=== Tâche demandée 1 ===
Résumez en deux phrases le texte sur l'art africain contemporain.
=== Tâche demandée 2 ===
Donnez la suite du texte sur l'art africain contemporain, en reprenant après sa dernière phrase.

----- Texte cité

Il n'y pas encore d'artiste qui puisse représenter la quatrième phase que nous pensons pouvoir observer actuellement, car celle-ci ne se trouve qu'à ses débuts. Mais c'est là qu'une exposition telle que Around & Around pourrait contribuer à l'interprétation de cette nouvelle période. Pour nous, l'évolution récente de l'histoire culturelle africaine est un bon exemple et un moyen d'approche de cette phase. Pendant très longtemps, il n'y a pas eu d'art africain contemporain qui ait attiré l'attention d'un public averti. On ne trouvait que des productions réalisées dans des styles assez traditionnels et ayant un caractère imitatif certain. Ces exemples semblaient confirmer le sentiment d'une lente agonie de l'expression plastique de ce continent et de son flagrant retard par rapport à la production artistique occidentale. Mais aujourd'hui, cette situation a changé de fond en comble. Toujours plus de créateurs africains font leur apparition sur la scène internationale et frappent par leur moyens artistiques profondement originaux. Ces artistes ont developpés des langages plastiques très personnels indépendamment des courants occidentaux. Ils ont gardé leurs racines philosophiques en Afrique même s'ils choisissent des moyens d'expression, des formes et des matériaux qui ne sont plus typiques pour la tradition de ce continent. Les artistes africains auxquels l'occident a prêté son attention pendant les trois premières phases, sont restés anonymes et leur travail était l'expression de leurs ethnies et de leurs cultures respectives repliées sur elles-mêmes et protégées des influences extérieures. Les artistes africains de la quatrième phase se présentent au contraire comme étant des individualités artistiques indépendantes et reconnues et ils sont fortement marqués par la culture urbaine cosmopolite et hybride qui se répand de plus en plus sur ce continent. Ces artistes donnent à voir une vision différente du monde et de l'art et remettent en question notre conception de l'art purement centrée sur le monde occidental.

----------
----- Données enregistrées

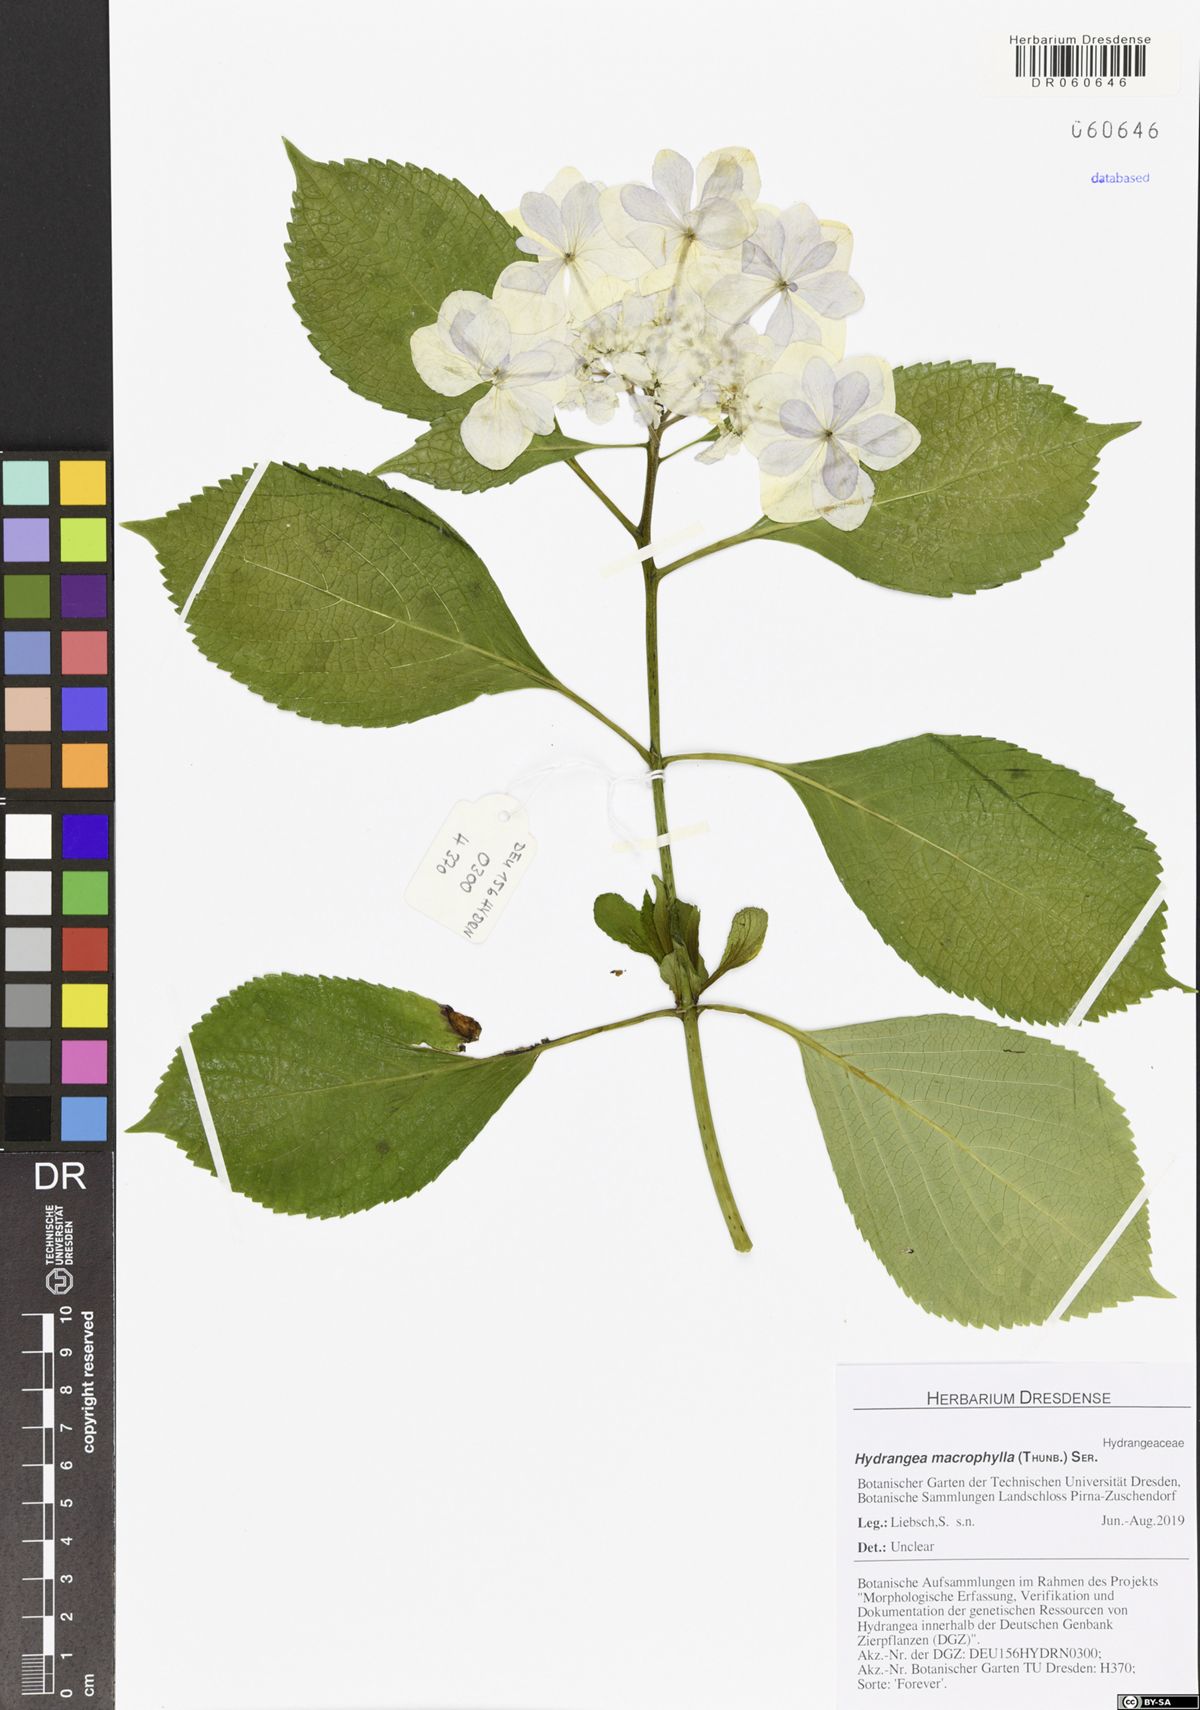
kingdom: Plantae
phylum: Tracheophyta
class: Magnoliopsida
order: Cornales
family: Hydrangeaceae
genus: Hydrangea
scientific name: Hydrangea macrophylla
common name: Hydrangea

----------

=== Réponse 1 ===
Une quatrième phase, encore à ses débuts et qu'aucun artiste ne représente encore, peut être observée actuellement, et l'évolution récente de l'art africain offre un moyen de l'approcher. Alors que les artistes africains des trois premières phases restaient anonymes et exprimaient leurs ethnies repliées sur elles-mêmes, ceux de la quatrième phase sont des individualités reconnues, marquées par la culture urbaine cosmopolite, qui remettent en question une conception de l'art centrée sur l'Occident.

=== Réponse 2 ===
De nombreux créateurs dans tous les domaines artistiques revendiquent depuis longtemps que l'on abandonne enfin les modalités de pensée centrées sur l'occident en vue d'une philosophie plus globale. L'économie et la politique semblent tenir compte toujours plus des données nouvelles relevant de ce phénomène de mondialisation. Ce développement est maintenant clairement reconnaissable dans les domaines de la littérature et de la musique. Enfin, il semble s'amorcer également dans les arts plastiques et c'est justement de cette situation que nous, en tant qu'organisateurs, voulions tenir compte dans la conception d'Around & Around.
On a considéré l'art africain traditionnel, en particulier celui du 19e siècle, surtout par le biais de sa paternité romantisée à l'art moderne occidental. Par contre, on a présenté la création contemporaine de ce continent le plus souvent dans un contexte purement ethnologique. Around &.Around essaie d'aller à l'encontre de ces clichés. Elle met en oeuvre une juxtaposition expérimentale des créations africaines et occidentales, c'est-à-dire elle les présente à égale dignité et sans ségrégation spatiale. Cette approche postmoderne refusant l'illustration d'une idéologie veut permettre un regard nouveau sur les différentes approches esthétiques de ces cultures et de ces époques.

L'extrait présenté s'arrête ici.